Monday was another relax day. I explored the town some more, but also finished writing about another city in my blog. Other than that, the day was spent chatting with Rūta and her boyfriend Paulis, making a couple meals with them and making plans for my further travels. That afternoon I took a bus across town to my fourth and final host, Aiste. I thought it was funny that one of the first things she asked me was how to pronounce her name. When I said it correctly, she was mildly impressed. I guess I’m getting the hang of all these new languages.
Finally it was time to move on. Tuesday I met up with my Blablacar driver, Erki, to get my ride to Riga, Latvia. Erki is a musician who travels around the Baltic States performing, and he was a wonderful conversational companion for the trip. Blablacar is great for getting rides that are cheaper than public transportation, but even better for making new friends. He was also kind enough to drop me off right in front of my host’s house in Riga, and waited until he was sure they were home.
Overall, my experience in Kaunas was absolutely top notch. I always have a hard time leaving a place which I really like and have met good friends in, but Kaunas was more so than usual. All of my couchsurfing hosts were exceptional: Rasa, Rūta and Paulis, Zita and Aiste. I’ll be back for certain, and maybe even for an extended period of time. It’s a city and a country I definitely wouldn’t mind settling in for a few months someday.
So why should tourists not visit Kaunas? Because they would spoil it.
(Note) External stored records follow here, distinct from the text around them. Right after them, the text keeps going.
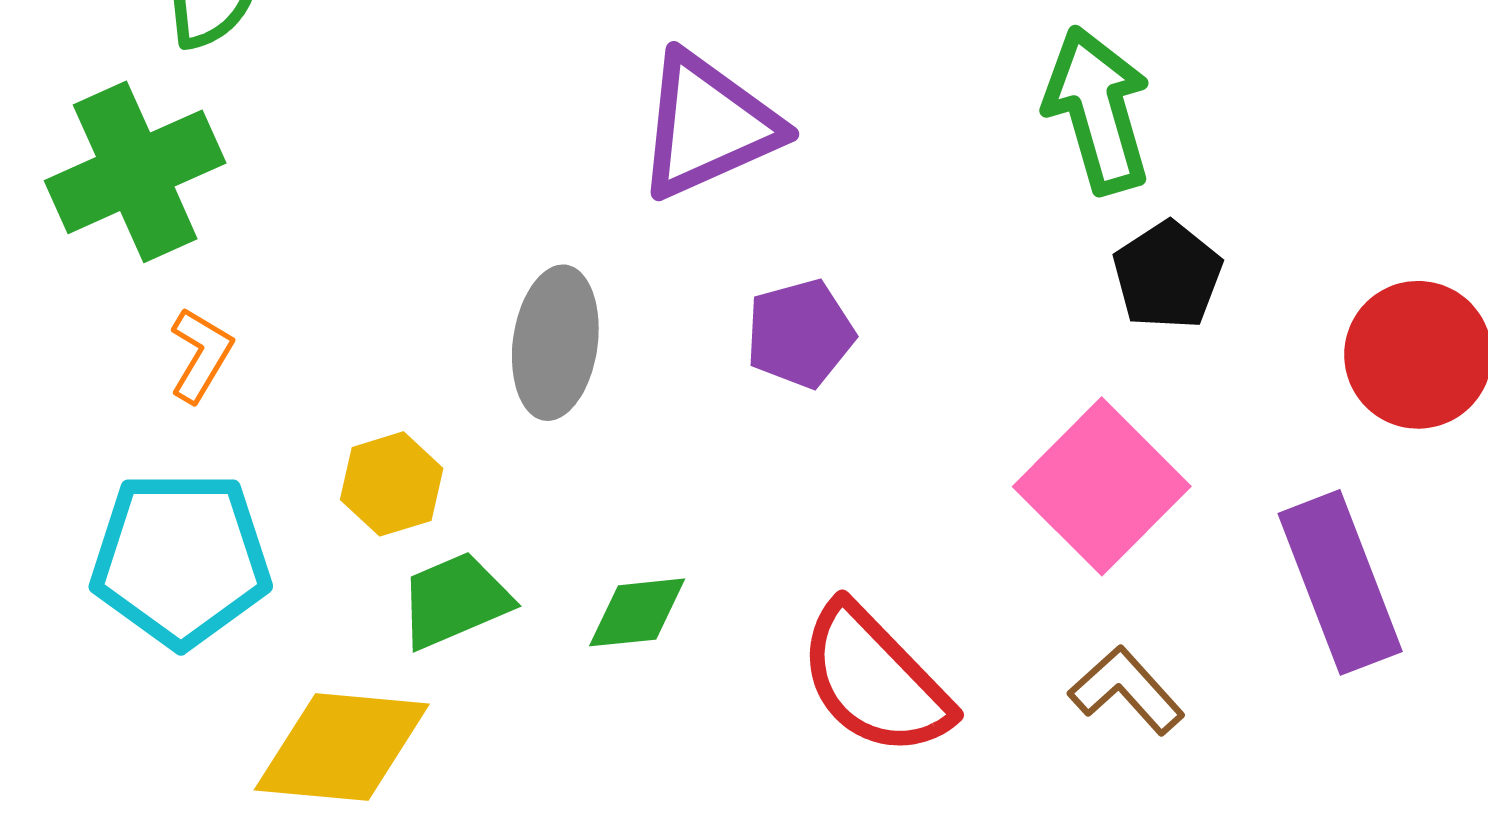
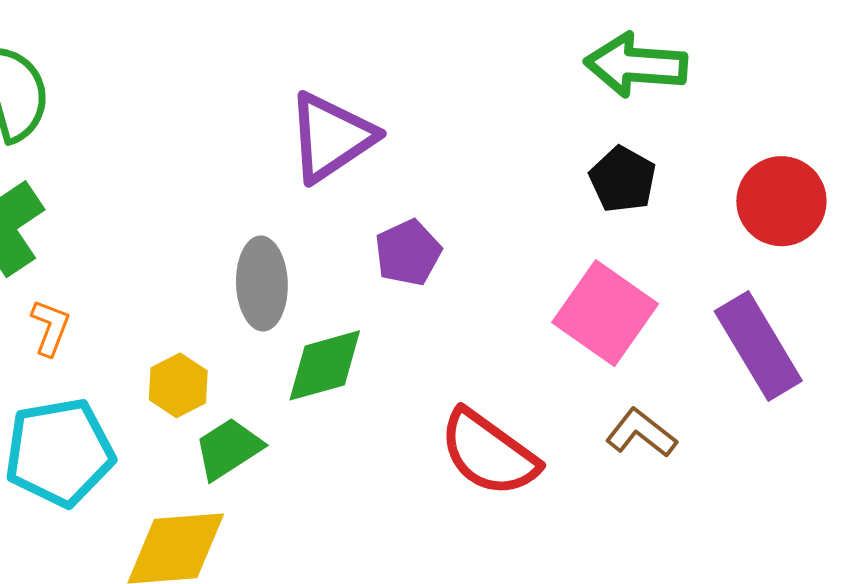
green arrow: (1098, 110) -> (636, 65), moved, turned -60
green diamond: (637, 612) -> (325, 365), moved, size x1.4

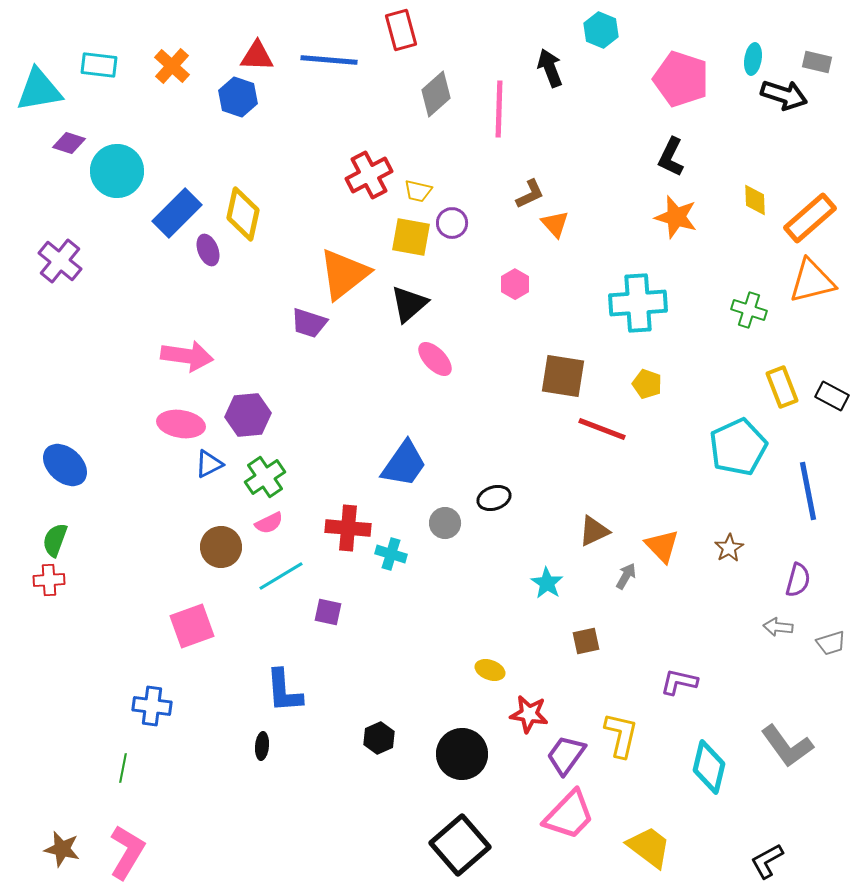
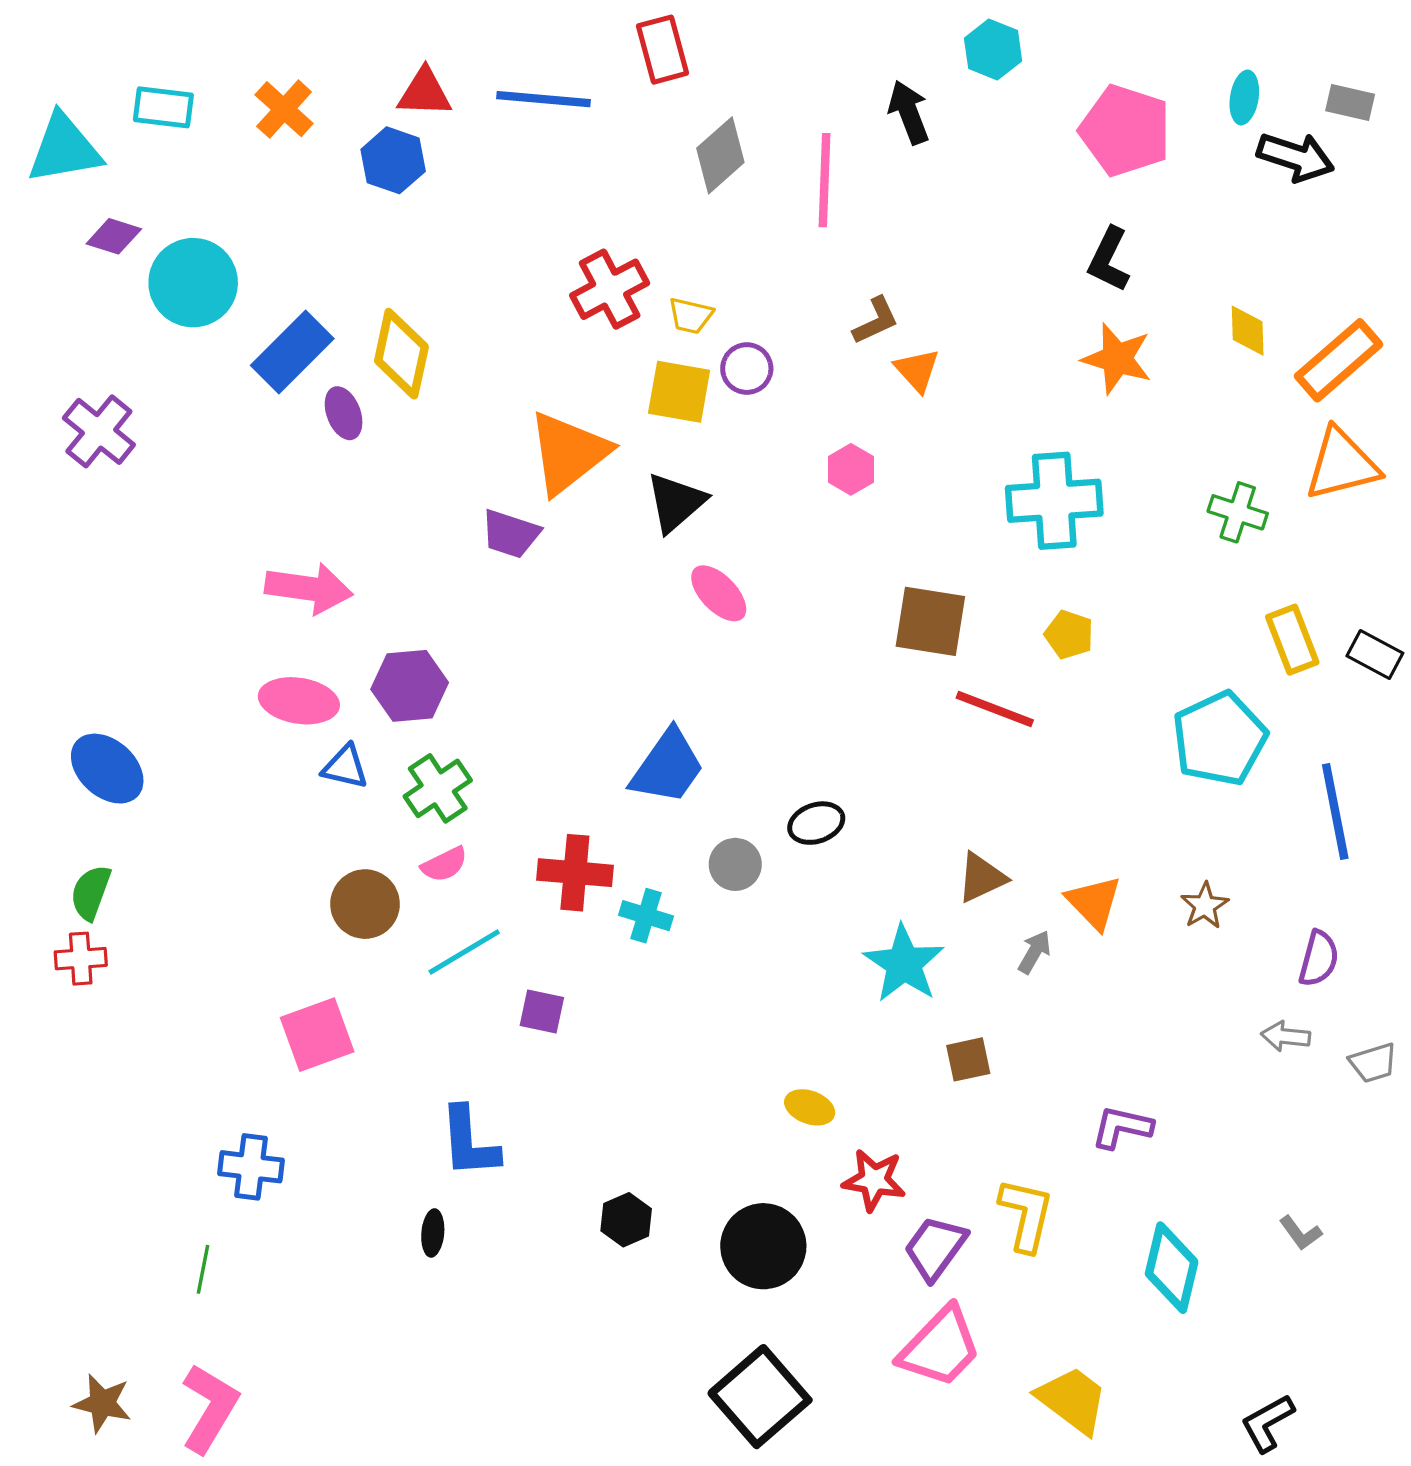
blue triangle: (209, 464) -> (345, 767), turned 40
cyan star: (547, 583) -> (904, 964), size x1.5
gray L-shape: (787, 746) -> (1301, 1233), size x0.5

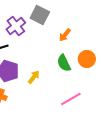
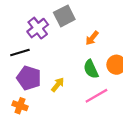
gray square: (40, 15) -> (64, 16), turned 36
pink line: (71, 99) -> (96, 96), moved

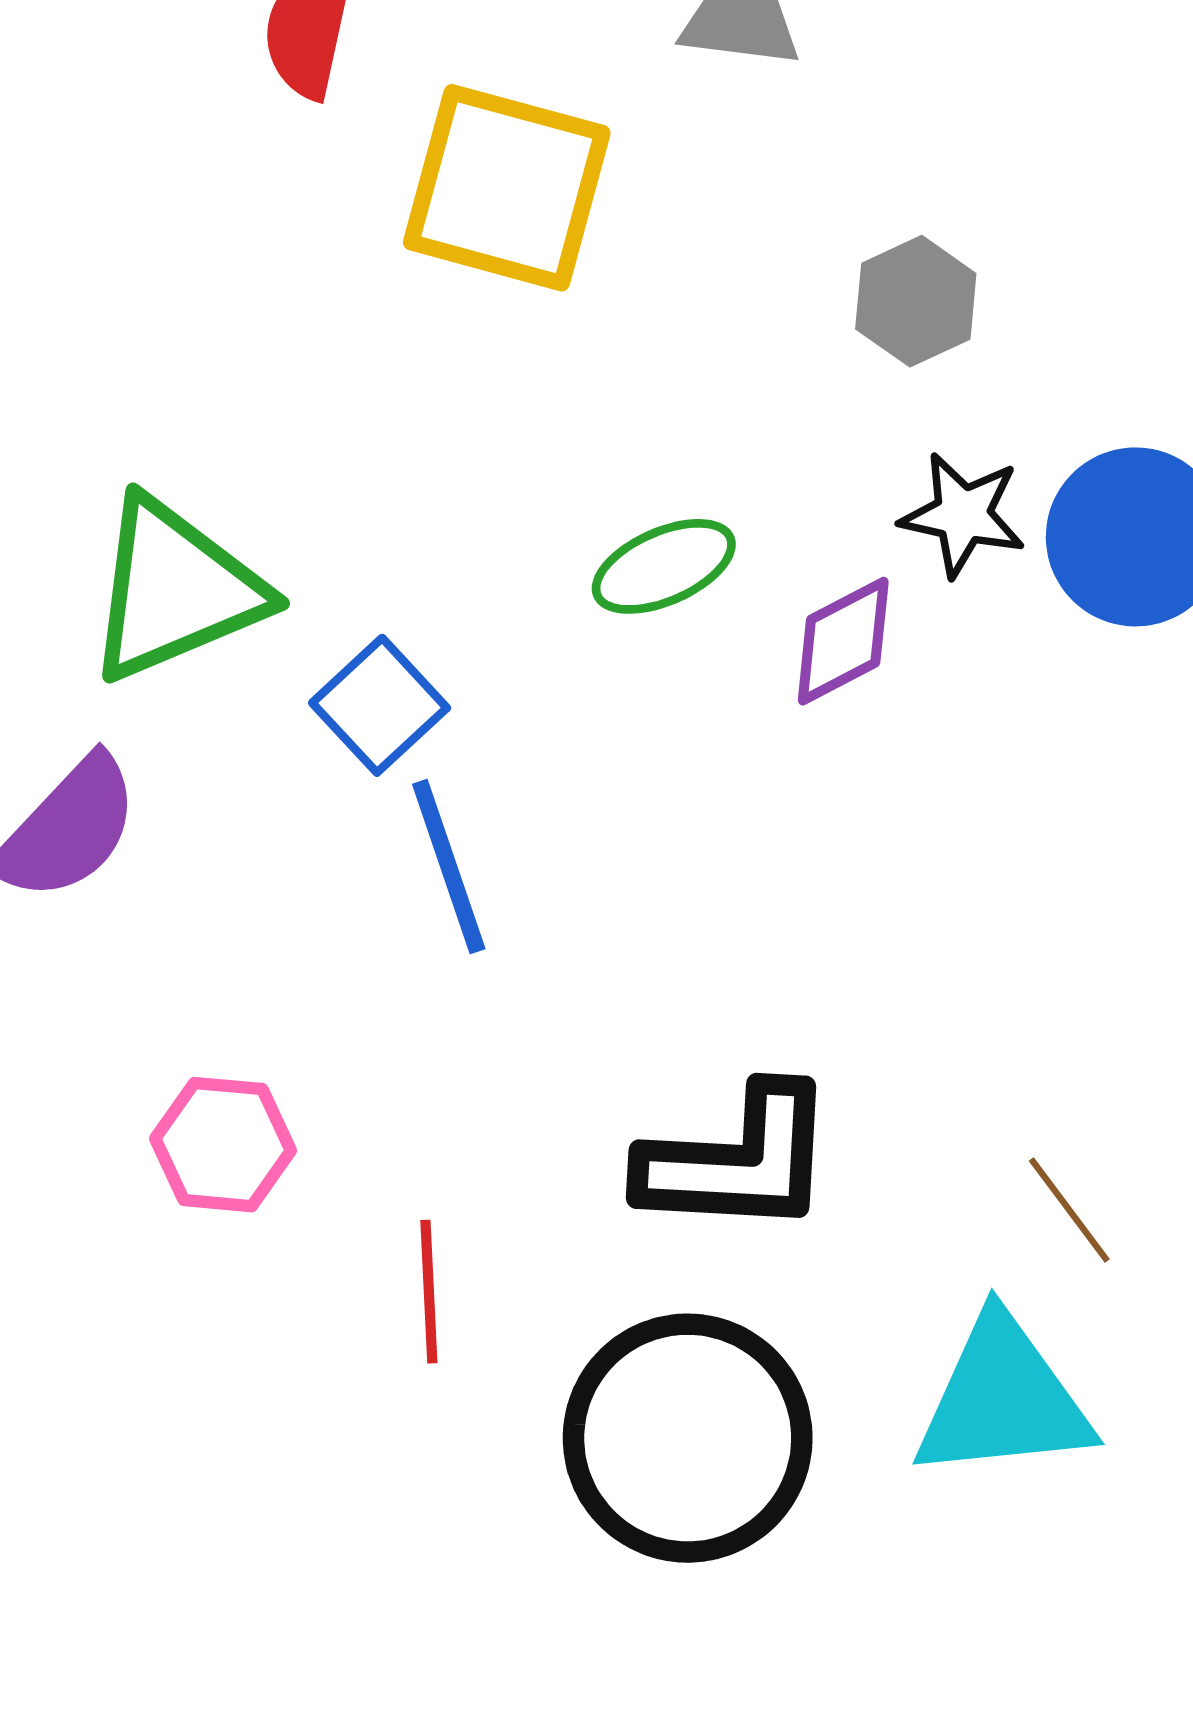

There are very few hotels in this city, and not a lot of tourist attractions. But for travelers it’s heaven. Cheap, wonderful friends and a beautiful countryside. There’s a big university in town so there are always students at night to hang out with, and the two main streets mentioned above can get pretty busy on the weekends, but only with locals, not tourists. That’s why Kaunas is for travelers.
For travelers, there are only three hostels, and two of them are in the same location. The main one, and the one I’d recommend, is the Monk’s Bunk. It’s not easy to find, and no signs on the street. You can use Google maps, and then you’ll see a picture of a backpacker painted on the wall near the entrance. There are only eighteen beds. Amazingly they fill up. Book ahead and enjoy.
For restaurants, I hardly have to warn you to avoid tourist restaurants. Here the restaurants are for locals, and serve really good food at dirt cheap prices. You can also go to the enormous Akropolis, a shopping center virtually built over an old factory, with the brick factory inside and now making up the decor. Or you can go to the Mega shopping center on the other side of town and see the aquarium inside. There are parks, music festivals and any number of events to experience. On Saturday morning there is also a local market that takes up all of Liberty Avenue.
And then there is the surrounding countryside. Make sure you make it to the Open Air Museum. Visit Brištonas. Go on a long bike ride (I’m sure Zita would love to take you along, if you can keep up). Take a trip out to the Baltic Sea. In my next trip to Kaunas, Aiste has promised to drive me to Trakai Island with Lithuania’s own fairytale castle and history museum. Aiste, you’re not off the hook with getting your driving license by next year. This makes it official!